3. Focus, always, on people.

In his opening keynote address, Andrew Winston summarized his reflections of the challenges today by stating, “It’s time to address the significant consumer demand for more sustainable options. People are increasingly frustrated with over-packaged ecommerce deliveries, disillusioned with the amount of single-use packaging in foodservice, and frustrated by materials that aren’t recyclable or compostable.”

 

4. If you don’t hear about it, you don’t know about it.

In Suzanne Shelton’s TED-Style talk, she asked companies, “What do you stand for?,” dispelling the myth that business and politics do not mix. She continued to highlight the critical call to action to share information and be transparent in the sustainable efforts businesses and brands are making.

 

5. Nature-based carbon removal strategies (such as growing trees, restoring forests, and regenerating ecosystems), is projected to enhance the ability to sequester carbon in biomass and soils by supporting soil water quality and increasing biodiversity.

Regeneration, Transparency, and Resilience are three matters highlighting how industry needs a shift in mindset — from one of simply ‟doing no harm” to one of becoming regenerative, and actually ‟doing good.”

 

6. The future will be new things in new places — not new things in old places.

Focused on a vision, a design lab, and a FutureWorld, Space10 urges for new things in new places instead of new things in old places to tackle today’s sustainable challenges by thinking about the future as a direction rather than a final destination. For example, to preserve ecosystem services such as pollination, Space10 created free digital files that can be downloaded by anyone containing bee home templates that can be customized and printed at a local makerspace.

 

7. Big data means big opportunities for sustainability.

In her TED-Style Talk, Julie Kae, the executive director of Qlik.org and Qlik’s global head of corporate responsibility, spoke to the power of data and technology and the role and responsibility that technology has in transforming business and advancing the sustainability agenda.

 

8. Recycled fiber is a good solution for the general industry, but for a specialty industry in particular, where they make many food packaging and processing papers, recycled fibers need additional processing to achieve the direct food contact certification and maintain food safety.

Addie Teeters and Zach Leimkuehler, of Ahlstrom-Munksjö, led a Papermaking 101 tour, shining a light on how advancements in the papermaking process are moving into the sustainable food packaging space.

 

9. We can mitigate marine plastic pollution, and we can do it fairly soon.
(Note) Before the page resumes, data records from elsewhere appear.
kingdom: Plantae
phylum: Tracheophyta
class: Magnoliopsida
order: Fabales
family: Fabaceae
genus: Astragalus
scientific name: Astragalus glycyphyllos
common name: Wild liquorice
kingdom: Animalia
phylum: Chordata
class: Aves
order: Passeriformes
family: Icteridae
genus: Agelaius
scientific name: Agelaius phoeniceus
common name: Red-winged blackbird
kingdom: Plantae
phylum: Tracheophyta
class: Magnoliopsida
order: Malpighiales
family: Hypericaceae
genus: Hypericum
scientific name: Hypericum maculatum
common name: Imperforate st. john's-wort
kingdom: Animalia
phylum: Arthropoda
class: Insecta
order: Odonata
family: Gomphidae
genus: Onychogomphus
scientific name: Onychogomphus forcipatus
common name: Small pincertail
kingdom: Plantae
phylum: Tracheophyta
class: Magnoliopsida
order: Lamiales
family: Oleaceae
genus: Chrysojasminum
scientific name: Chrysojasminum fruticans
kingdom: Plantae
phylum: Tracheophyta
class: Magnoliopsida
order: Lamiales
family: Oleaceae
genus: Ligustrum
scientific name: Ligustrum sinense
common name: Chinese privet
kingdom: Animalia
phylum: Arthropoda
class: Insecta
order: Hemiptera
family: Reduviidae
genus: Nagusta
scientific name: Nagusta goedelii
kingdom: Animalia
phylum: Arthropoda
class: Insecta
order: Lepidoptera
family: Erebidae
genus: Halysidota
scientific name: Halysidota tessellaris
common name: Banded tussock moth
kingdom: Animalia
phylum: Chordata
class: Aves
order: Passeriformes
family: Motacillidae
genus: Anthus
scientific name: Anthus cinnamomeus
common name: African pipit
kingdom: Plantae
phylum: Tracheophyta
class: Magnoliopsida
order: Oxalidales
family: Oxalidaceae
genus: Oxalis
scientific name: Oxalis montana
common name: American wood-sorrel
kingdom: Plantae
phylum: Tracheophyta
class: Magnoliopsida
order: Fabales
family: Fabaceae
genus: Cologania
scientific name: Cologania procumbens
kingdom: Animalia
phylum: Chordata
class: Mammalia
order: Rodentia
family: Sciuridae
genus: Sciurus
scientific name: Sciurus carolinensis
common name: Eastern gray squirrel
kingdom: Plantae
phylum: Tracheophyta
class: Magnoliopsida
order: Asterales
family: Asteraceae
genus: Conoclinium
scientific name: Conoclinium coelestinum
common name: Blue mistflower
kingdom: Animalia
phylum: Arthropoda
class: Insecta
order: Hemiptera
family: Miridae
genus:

Current measures being pursued can work if industries, governments, and consumers take the right measures. If these groups can dramatically amp up the intensity of these efforts, an 80% reduction in marine plastic pollution can be achieved by 2040. The question is not what to do, it’s how much to do, and the answer, of course, is MUCH MORE.

 

10. Wash steps are an expensive but critical step in producing high-quality PCR films.

Revolution gave a great presentation showing how even before, in pre-COVID-19 times, its films undergo extensive washing steps to remove contamination that would otherwise create processing difficulties and result in unusable film containing holes and other defects. While the wash process is expensive, it allows Revolution to produce high-quality, thinner gauge films with up to 97% post-consumer recycled (PCR) content.

 

Overall, Virtual SPC Advance did not shy away from the sticky challenges facing the sustainability industry in today’s world. Instead, the speakers, presenters, and SPC members embraced the event’s theme by spreading their industry knowledge in an attempt for their listeners to conquer these challenges. While still unknown, next year’s SPC Advance theme is sure to bring even brighter thinking and innovations to move the needle where we all want to see it go.